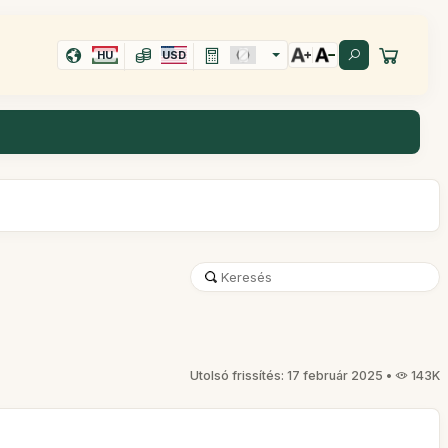
HU
USD
Utolsó frissítés: 17 február 2025 •
143K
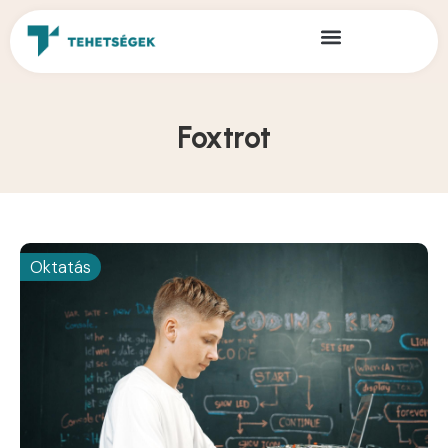
Foxtrot
Oktatás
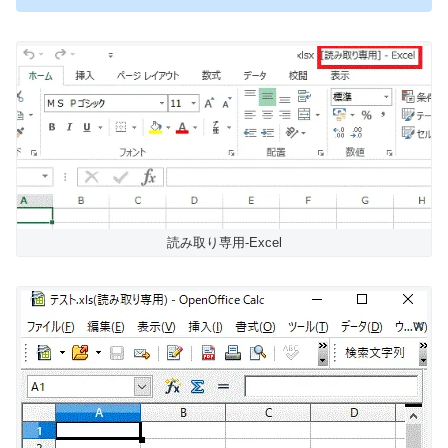
読み取り専用-Excel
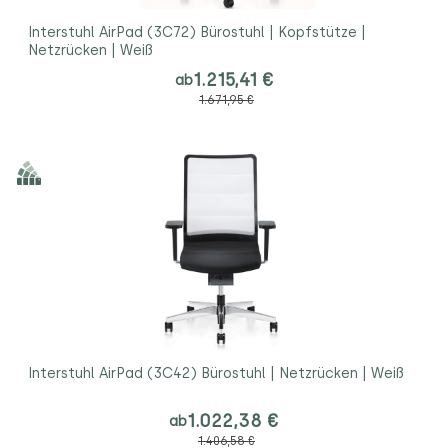
Interstuhl AirPad (3C72) Bürostuhl | Kopfstütze |
Netzrücken | Weiß
1.215,41 €
ab
1.671,95 €
Interstuhl AirPad (3C42) Bürostuhl | Netzrücken | Weiß
1.022,38 €
ab
1.406,58 €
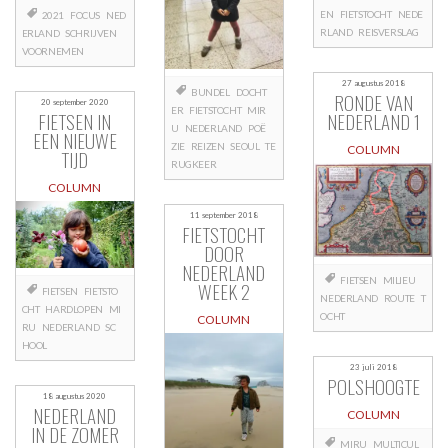
EN
FIETSTOCHT
NEDE
2021
FOCUS
NED
RLAND
REISVERSLAG
ERLAND
SCHRIJVEN
VOORNEMEN
27 augustus 2018
BUNDEL
DOCHT
RONDE VAN
20 september 2020
ER
FIETSTOCHT
MIR
NEDERLAND 1
FIETSEN IN
U
NEDERLAND
POË
EEN NIEUWE
ZIE
REIZEN
SEOUL
TE
COLUMN
TIJD
RUGKEER
COLUMN
11 september 2018
FIETSTOCHT
DOOR
NEDERLAND
FIETSEN
MILIEU
WEEK 2
FIETSEN
FIETSTO
NEDERLAND
ROUTE
T
CHT
HARDLOPEN
MI
OCHT
COLUMN
RU
NEDERLAND
SC
HOOL
23 juli 2018
POLSHOOGTE
18 augustus 2020
NEDERLAND
COLUMN
IN DE ZOMER
MIRU
MULTICUL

--- --- ---

What you return must match the data above exactly, with no images included.

Solution to this task:
HU
USD
Utolsó frissítés: 17 február 2025 •
143K
Foxtrot
Oktatás
読み取り専用-Excel
Interstuhl AirPad (3C72) Bürostuhl | Kopfstütze |
Netzrücken | Weiß
1.215,41 €
ab
1.671,95 €
Interstuhl AirPad (3C42) Bürostuhl | Netzrücken | Weiß
1.022,38 €
ab
1.406,58 €
EN
FIETSTOCHT
NEDE
2021
FOCUS
NED
RLAND
REISVERSLAG
ERLAND
SCHRIJVEN
VOORNEMEN
27 augustus 2018
BUNDEL
DOCHT
RONDE VAN
20 september 2020
ER
FIETSTOCHT
MIR
NEDERLAND 1
FIETSEN IN
U
NEDERLAND
POË
EEN NIEUWE
ZIE
REIZEN
SEOUL
TE
COLUMN
TIJD
RUGKEER
COLUMN
11 september 2018
FIETSTOCHT
DOOR
NEDERLAND
FIETSEN
MILIEU
WEEK 2
FIETSEN
FIETSTO
NEDERLAND
ROUTE
T
CHT
HARDLOPEN
MI
OCHT
COLUMN
RU
NEDERLAND
SC
HOOL
23 juli 2018
POLSHOOGTE
18 augustus 2020
NEDERLAND
COLUMN
IN DE ZOMER
MIRU
MULTICUL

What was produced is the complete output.